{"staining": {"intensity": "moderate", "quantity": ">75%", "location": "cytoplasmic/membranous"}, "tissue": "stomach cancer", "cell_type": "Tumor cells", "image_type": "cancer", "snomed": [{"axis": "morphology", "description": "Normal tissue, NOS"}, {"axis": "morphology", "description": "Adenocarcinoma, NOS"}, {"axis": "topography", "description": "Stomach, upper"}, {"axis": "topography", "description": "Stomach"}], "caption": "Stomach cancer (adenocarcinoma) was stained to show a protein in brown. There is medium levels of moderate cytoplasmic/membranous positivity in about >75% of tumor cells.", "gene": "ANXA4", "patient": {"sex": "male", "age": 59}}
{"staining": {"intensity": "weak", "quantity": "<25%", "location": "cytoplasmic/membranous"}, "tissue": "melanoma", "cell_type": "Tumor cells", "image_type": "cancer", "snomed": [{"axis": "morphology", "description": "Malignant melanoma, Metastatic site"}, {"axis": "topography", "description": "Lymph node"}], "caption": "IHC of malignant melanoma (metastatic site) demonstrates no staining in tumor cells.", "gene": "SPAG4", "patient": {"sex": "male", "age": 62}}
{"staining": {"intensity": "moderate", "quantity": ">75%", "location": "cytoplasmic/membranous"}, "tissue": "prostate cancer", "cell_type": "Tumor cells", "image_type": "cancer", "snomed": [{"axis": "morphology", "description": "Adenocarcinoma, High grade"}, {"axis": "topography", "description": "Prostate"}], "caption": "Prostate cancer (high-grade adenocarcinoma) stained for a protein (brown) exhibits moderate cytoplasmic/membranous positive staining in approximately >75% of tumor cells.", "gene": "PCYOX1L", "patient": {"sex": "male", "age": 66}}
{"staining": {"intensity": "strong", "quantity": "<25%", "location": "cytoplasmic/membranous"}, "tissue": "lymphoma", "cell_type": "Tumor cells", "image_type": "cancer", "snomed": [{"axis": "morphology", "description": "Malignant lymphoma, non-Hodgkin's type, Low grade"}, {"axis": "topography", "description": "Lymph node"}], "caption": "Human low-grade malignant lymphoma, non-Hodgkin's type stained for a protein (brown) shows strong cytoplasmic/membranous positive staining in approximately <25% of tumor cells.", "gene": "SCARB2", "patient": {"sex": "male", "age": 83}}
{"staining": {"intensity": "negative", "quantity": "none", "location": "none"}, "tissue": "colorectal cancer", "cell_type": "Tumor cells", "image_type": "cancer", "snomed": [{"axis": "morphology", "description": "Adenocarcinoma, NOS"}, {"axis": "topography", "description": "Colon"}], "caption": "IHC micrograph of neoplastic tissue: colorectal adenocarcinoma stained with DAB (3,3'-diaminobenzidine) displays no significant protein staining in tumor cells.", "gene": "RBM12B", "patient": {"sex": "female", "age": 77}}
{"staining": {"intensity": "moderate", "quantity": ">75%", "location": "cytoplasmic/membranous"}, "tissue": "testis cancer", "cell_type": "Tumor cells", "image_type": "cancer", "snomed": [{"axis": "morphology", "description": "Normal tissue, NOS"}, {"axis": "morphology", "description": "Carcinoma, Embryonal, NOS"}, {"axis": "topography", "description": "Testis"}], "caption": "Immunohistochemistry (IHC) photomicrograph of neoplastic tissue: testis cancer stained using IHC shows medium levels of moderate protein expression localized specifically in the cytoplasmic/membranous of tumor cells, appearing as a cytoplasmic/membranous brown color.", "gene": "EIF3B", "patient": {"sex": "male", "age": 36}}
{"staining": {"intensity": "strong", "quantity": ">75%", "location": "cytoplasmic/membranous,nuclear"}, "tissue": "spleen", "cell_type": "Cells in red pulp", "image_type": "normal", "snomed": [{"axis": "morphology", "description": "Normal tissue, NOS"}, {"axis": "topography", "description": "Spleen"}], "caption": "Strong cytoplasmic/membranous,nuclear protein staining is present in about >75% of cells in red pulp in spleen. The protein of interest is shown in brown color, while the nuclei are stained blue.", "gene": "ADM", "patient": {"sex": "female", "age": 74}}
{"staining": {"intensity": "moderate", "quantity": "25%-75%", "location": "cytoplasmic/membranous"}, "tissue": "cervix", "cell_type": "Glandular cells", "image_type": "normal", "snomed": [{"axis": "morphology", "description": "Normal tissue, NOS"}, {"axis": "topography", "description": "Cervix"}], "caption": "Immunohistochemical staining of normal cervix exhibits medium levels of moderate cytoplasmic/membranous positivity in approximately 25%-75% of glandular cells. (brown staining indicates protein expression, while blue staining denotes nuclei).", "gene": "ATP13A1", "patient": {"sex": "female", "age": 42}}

> _AIM OF THE TASK_:
Each entry above is to be written out exactly.

> _WRITTEN REPLY_:
{"staining": {"intensity": "moderate", "quantity": ">75%", "location": "cytoplasmic/membranous"}, "tissue": "stomach cancer", "cell_type": "Tumor cells", "image_type": "cancer", "snomed": [{"axis": "morphology", "description": "Normal tissue, NOS"}, {"axis": "morphology", "description": "Adenocarcinoma, NOS"}, {"axis": "topography", "description": "Stomach, upper"}, {"axis": "topography", "description": "Stomach"}], "caption": "Stomach cancer (adenocarcinoma) was stained to show a protein in brown. There is medium levels of moderate cytoplasmic/membranous positivity in about >75% of tumor cells.", "gene": "ANXA4", "patient": {"sex": "male", "age": 59}}
{"staining": {"intensity": "weak", "quantity": "<25%", "location": "cytoplasmic/membranous"}, "tissue": "melanoma", "cell_type": "Tumor cells", "image_type": "cancer", "snomed": [{"axis": "morphology", "description": "Malignant melanoma, Metastatic site"}, {"axis": "topography", "description": "Lymph node"}], "caption": "IHC of malignant melanoma (metastatic site) demonstrates no staining in tumor cells.", "gene": "SPAG4", "patient": {"sex": "male", "age": 62}}
{"staining": {"intensity": "moderate", "quantity": ">75%", "location": "cytoplasmic/membranous"}, "tissue": "prostate cancer", "cell_type": "Tumor cells", "image_type": "cancer", "snomed": [{"axis": "morphology", "description": "Adenocarcinoma, High grade"}, {"axis": "topography", "description": "Prostate"}], "caption": "Prostate cancer (high-grade adenocarcinoma) stained for a protein (brown) exhibits moderate cytoplasmic/membranous positive staining in approximately >75% of tumor cells.", "gene": "PCYOX1L", "patient": {"sex": "male", "age": 66}}
{"staining": {"intensity": "strong", "quantity": "<25%", "location": "cytoplasmic/membranous"}, "tissue": "lymphoma", "cell_type": "Tumor cells", "image_type": "cancer", "snomed": [{"axis": "morphology", "description": "Malignant lymphoma, non-Hodgkin's type, Low grade"}, {"axis": "topography", "description": "Lymph node"}], "caption": "Human low-grade malignant lymphoma, non-Hodgkin's type stained for a protein (brown) shows strong cytoplasmic/membranous positive staining in approximately <25% of tumor cells.", "gene": "SCARB2", "patient": {"sex": "male", "age": 83}}
{"staining": {"intensity": "negative", "quantity": "none", "location": "none"}, "tissue": "colorectal cancer", "cell_type": "Tumor cells", "image_type": "cancer", "snomed": [{"axis": "morphology", "description": "Adenocarcinoma, NOS"}, {"axis": "topography", "description": "Colon"}], "caption": "IHC micrograph of neoplastic tissue: colorectal adenocarcinoma stained with DAB (3,3'-diaminobenzidine) displays no significant protein staining in tumor cells.", "gene": "RBM12B", "patient": {"sex": "female", "age": 77}}
{"staining": {"intensity": "moderate", "quantity": ">75%", "location": "cytoplasmic/membranous"}, "tissue": "testis cancer", "cell_type": "Tumor cells", "image_type": "cancer", "snomed": [{"axis": "morphology", "description": "Normal tissue, NOS"}, {"axis": "morphology", "description": "Carcinoma, Embryonal, NOS"}, {"axis": "topography", "description": "Testis"}], "caption": "Immunohistochemistry (IHC) photomicrograph of neoplastic tissue: testis cancer stained using IHC shows medium levels of moderate protein expression localized specifically in the cytoplasmic/membranous of tumor cells, appearing as a cytoplasmic/membranous brown color.", "gene": "EIF3B", "patient": {"sex": "male", "age": 36}}
{"staining": {"intensity": "strong", "quantity": ">75%", "location": "cytoplasmic/membranous,nuclear"}, "tissue": "spleen", "cell_type": "Cells in red pulp", "image_type": "normal", "snomed": [{"axis": "morphology", "description": "Normal tissue, NOS"}, {"axis": "topography", "description": "Spleen"}], "caption": "Strong cytoplasmic/membranous,nuclear protein staining is present in about >75% of cells in red pulp in spleen. The protein of interest is shown in brown color, while the nuclei are stained blue.", "gene": "ADM", "patient": {"sex": "female", "age": 74}}
{"staining": {"intensity": "moderate", "quantity": "25%-75%", "location": "cytoplasmic/membranous"}, "tissue": "cervix", "cell_type": "Glandular cells", "image_type": "normal", "snomed": [{"axis": "morphology", "description": "Normal tissue, NOS"}, {"axis": "topography", "description": "Cervix"}], "caption": "Immunohistochemical staining of normal cervix exhibits medium levels of moderate cytoplasmic/membranous positivity in approximately 25%-75% of glandular cells. (brown staining indicates protein expression, while blue staining denotes nuclei).", "gene": "ATP13A1", "patient": {"sex": "female", "age": 42}}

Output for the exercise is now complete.